Ms. Thomas remembers her father’s fury when the coal man blocked the shed where he worked with sacks of coal. She recalls her mother’s stews of pigs’ ears and marrow bones; the wet laundry draped in front of the fire when it was too rainy to dry it outdoors; the smelly buckets of kitchen slops saved for the pig that her father and the pub landlord were raising for bacon and ham.
She treats these indignities as simple facts of life rather than privations, focusing instead on the joys of a house whose garden was often washed by the tide. She loved wandering the shore with her mother, looking for cockles or for washed-up bits of broken china. She delighted in finding dead sheep swept off the headland. She adored cycling around with the village kids, and she definitely felt the full importance of being dispatched to the pub to tell her father he had to come home.
Late morning always found him there, either doing the Times crossword, or gossiping with the landlady in the kitchen. This is where he learned of the local peccadilloes that became grist for “Under Milk Wood.” But lunch at home was an imperative. Caitlin insisted that her husband, so wayward in so many ways - as she was herself - kept to a schedule. Her daughter writes:
“Writing began at 2. p.m. - no excuses - in the shed. … Mother locked the door at times, particularly when he returned from trips abroad and was reluctant to follow his old routine as laid down by her. On the other hand he could count on her to accompany him to the pub every night from 7 p.m. till 10 p.m. Rowdy sessions back at the Boat House with pub friends tended to take place at the weekends when the workers could sleep in next day.”
These rowdy sessions often involved the guests leaving on hands and knees so they could safely negotiate the steep Boat House path. They could also involve Caitlin dancing on a table or somersaulting over the lawn. Just as easily, she and Dylan could start fighting, slinging abuse, and even fists, at each other.
Little Aeronwy took much of this in her stride, minding her baby brother while her parents were out drinking. She longed for her mother’s attention, but when she couldn’t get it, she was happy with her grandmother. Her father was a more remote figure. He read to her occasionally - she recalls them poring over ” ‘The Wind in the Willows’ together” - but he traveled frequently to London and Cardiff to meet friends and get work.

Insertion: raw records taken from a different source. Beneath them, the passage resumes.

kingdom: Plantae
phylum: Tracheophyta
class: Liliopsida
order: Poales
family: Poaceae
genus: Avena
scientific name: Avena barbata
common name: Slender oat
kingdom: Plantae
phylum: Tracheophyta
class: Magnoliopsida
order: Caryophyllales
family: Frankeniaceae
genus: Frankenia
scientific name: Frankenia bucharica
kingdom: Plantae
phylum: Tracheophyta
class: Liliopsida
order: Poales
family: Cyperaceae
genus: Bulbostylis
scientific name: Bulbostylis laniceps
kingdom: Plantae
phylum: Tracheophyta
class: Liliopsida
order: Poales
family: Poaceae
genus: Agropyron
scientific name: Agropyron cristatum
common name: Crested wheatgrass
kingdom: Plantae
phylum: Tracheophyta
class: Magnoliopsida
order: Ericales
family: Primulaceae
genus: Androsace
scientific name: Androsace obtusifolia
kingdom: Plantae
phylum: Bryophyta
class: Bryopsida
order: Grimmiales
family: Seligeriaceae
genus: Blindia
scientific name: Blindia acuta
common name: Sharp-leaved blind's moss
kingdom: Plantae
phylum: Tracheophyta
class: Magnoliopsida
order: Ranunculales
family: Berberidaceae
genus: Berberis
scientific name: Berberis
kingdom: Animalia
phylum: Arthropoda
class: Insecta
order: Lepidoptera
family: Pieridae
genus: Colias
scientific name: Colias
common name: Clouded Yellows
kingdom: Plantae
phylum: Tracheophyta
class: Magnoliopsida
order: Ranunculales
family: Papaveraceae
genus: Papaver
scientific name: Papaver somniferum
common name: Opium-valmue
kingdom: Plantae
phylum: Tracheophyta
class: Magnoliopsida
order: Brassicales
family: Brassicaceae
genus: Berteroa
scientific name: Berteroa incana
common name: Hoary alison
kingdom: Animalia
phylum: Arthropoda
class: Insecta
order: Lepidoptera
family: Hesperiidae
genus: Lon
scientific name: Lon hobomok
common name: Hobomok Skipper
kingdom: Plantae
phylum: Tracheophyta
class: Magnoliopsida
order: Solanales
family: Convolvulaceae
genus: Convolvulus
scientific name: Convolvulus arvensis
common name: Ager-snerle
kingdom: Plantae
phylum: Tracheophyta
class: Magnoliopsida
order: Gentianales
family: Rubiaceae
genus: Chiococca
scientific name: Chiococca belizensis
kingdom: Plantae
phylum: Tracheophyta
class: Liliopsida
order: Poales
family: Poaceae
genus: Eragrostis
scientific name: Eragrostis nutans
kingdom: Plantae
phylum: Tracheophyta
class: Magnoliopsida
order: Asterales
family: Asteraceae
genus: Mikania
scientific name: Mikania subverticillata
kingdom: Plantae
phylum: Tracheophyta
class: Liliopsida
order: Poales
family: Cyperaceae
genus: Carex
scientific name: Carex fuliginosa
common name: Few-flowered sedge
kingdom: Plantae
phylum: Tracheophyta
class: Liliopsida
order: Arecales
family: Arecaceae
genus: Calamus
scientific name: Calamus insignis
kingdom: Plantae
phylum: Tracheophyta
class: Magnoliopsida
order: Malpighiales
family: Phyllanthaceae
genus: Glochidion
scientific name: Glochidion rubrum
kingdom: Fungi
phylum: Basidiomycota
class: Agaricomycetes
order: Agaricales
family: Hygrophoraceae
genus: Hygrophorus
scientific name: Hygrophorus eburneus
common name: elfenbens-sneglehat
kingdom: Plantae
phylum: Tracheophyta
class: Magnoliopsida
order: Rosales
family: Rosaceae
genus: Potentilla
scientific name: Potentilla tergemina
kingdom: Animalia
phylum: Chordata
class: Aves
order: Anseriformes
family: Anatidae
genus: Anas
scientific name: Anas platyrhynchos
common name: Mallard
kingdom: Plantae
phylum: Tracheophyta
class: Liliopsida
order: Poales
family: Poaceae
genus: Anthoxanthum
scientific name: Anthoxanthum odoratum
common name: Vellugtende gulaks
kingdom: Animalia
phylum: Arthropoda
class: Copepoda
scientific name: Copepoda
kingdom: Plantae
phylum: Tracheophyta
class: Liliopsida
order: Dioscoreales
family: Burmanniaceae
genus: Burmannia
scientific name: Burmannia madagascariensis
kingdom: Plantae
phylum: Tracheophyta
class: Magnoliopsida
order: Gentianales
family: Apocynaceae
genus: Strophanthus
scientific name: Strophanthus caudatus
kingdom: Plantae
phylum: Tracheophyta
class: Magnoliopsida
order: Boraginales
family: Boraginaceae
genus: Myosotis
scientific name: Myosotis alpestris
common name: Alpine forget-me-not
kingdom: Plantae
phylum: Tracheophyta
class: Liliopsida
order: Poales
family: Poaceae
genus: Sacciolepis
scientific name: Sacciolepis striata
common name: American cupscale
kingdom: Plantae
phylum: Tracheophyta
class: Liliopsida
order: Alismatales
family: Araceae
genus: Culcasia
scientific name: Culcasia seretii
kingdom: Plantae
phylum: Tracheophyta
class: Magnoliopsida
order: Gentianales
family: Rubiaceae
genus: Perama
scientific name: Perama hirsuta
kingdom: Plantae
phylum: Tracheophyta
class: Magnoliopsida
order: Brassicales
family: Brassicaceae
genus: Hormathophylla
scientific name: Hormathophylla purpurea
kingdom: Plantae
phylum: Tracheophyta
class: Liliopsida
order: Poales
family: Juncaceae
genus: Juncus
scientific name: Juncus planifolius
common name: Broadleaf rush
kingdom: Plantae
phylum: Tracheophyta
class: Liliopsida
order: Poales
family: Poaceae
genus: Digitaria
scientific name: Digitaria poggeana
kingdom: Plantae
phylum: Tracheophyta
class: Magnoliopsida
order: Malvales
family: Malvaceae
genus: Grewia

He also made four lecture trips to America. The idea was to earn money - permanently in short supply despite his constant work. He hoped to snag a job as resident poet in a university as well. No such offer ever came. His drinking and ramshackle lifestyle probably deterred would-be employers. They certainly used up the most of his earnings. When Caitlin accompanied him on the second trip - a move designed to head off his infidelities - she had a major fling in the department stores, returning to Wales with a stash of clothes, including silver and gold lame swimsuits, but no money whatsoever.
Dylan Thomas was only 39 when he died. Nonetheless, he left a large body of work - not just his poems and plays, but also a multitude of more ephemeral writing for newspapers, magazines and radio. The amount he published is astonishing, as is his early success. Though his life was short, he was already recognized as Wales‘ premier poet. It’s hard to imagine that a poet could publish so much and win such a reputation so quickly today.
His daughter’s memoir is therefore a vital record of a time not so very long ago, but as irrevocably passed as the era of crinolines. “My Father’s Places” is also an enthralling account, sometimes charming, sometimes funny, sometimes sad, of her young life and her memories of her father.
Claire Hopley is a writer and editor in Amherst, Mass.